As described above, according to the driving method of the plasma display panel according to the present invention, since the X and Y reset pulses respectively perform an active function as opposite polarities, wall charges remaining from the previous sub-field are completely erased. In addition, the amount of space charges generated is relatively large. Accordingly, the accuracy of subsequent addressing and display discharges is relatively high, and the image quality can be improved.

The present invention is not limited to the above embodiments, but may be modified and improved by those skilled in the art within the spirit and scope of the invention as defined in the claims.

Claims (2)

Having a front substrate and a rear substrate spaced apart from each other, X and Y electrode lines are formed parallel to each other between the substrates, and address electrode lines are formed orthogonal to the X and Y electrode lines, and at each intersection For the plasma display panel in which the corresponding pixel is set, wall charges are applied to the pixels to be displayed by applying a scan pulse to the respective Y electrode lines with a predetermined parallax and applying a corresponding display data signal to each of the address electrode lines.

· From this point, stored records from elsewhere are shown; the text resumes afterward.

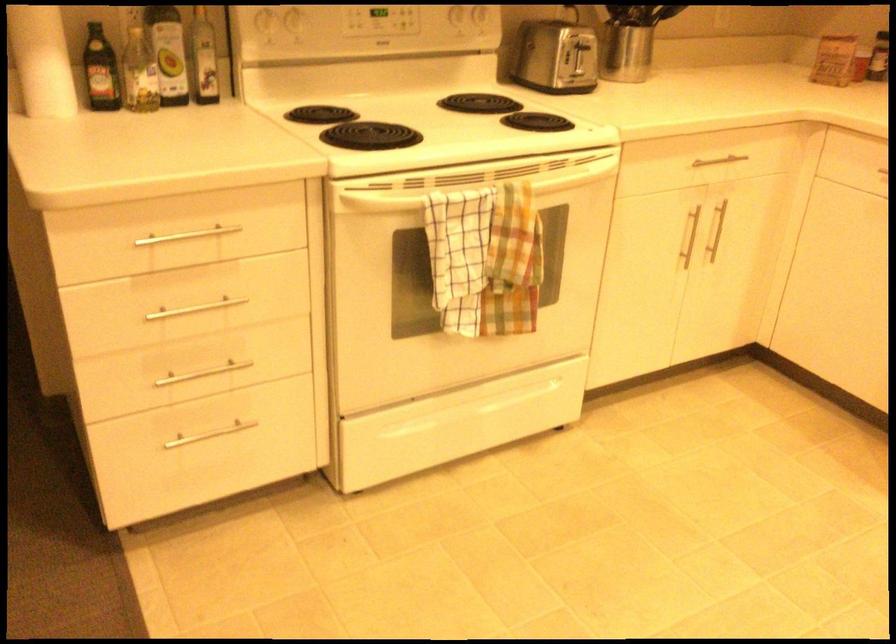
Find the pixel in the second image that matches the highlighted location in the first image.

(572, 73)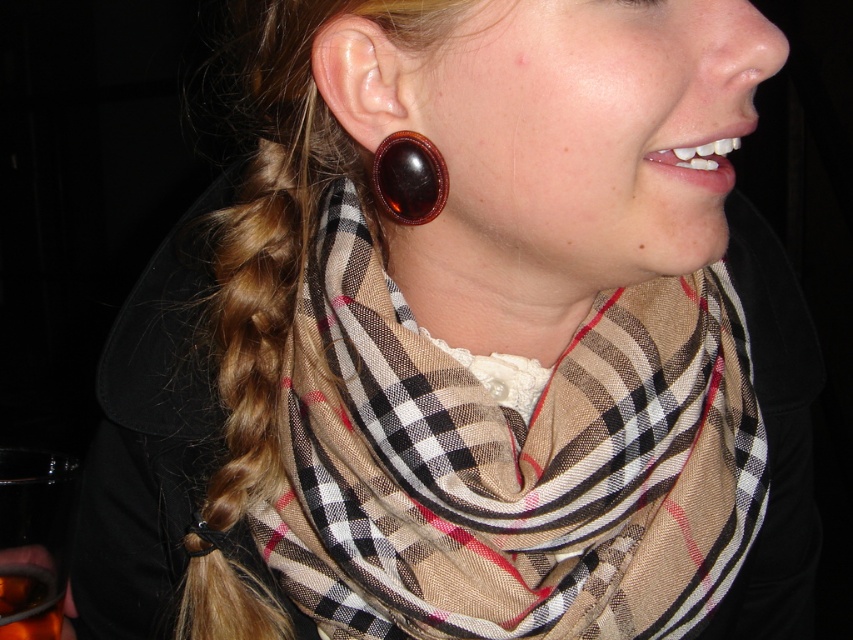
Question: In this image, where is plaid fabric scarf at center located relative to translucent amber liquid at lower left?

Choices:
 (A) right
 (B) left

Answer: (A)

Question: Considering the relative positions of plaid fabric scarf at center and translucent amber liquid at lower left in the image provided, where is plaid fabric scarf at center located with respect to translucent amber liquid at lower left?

Choices:
 (A) left
 (B) right

Answer: (B)

Question: Among these points, which one is nearest to the camera?

Choices:
 (A) (3, 608)
 (B) (393, 193)
 (C) (474, 611)

Answer: (B)

Question: Which object is positioned closest to the shiny brown earring at ear?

And alternatingly applying display discharge pulses to the X and Y electrode lines to cause display discharge in pixels where the wall charges have been formed, and to remove space charges from the previous sub-field. Y reset pulses to form are applied to the Y electrode line in the scanning order of the Y electrode line. In the driving method applied, And an X reset pulse having a polarity opposite to the Y reset pulse is applied to a corresponding X electrode line during the time that the Y reset pulse is applied. The method of claim 1, And a reset auxiliary pulse of the same polarity and low voltage as the Y reset pulse is applied to all the address electrode lines during the time when the Y and X reset pulses are applied.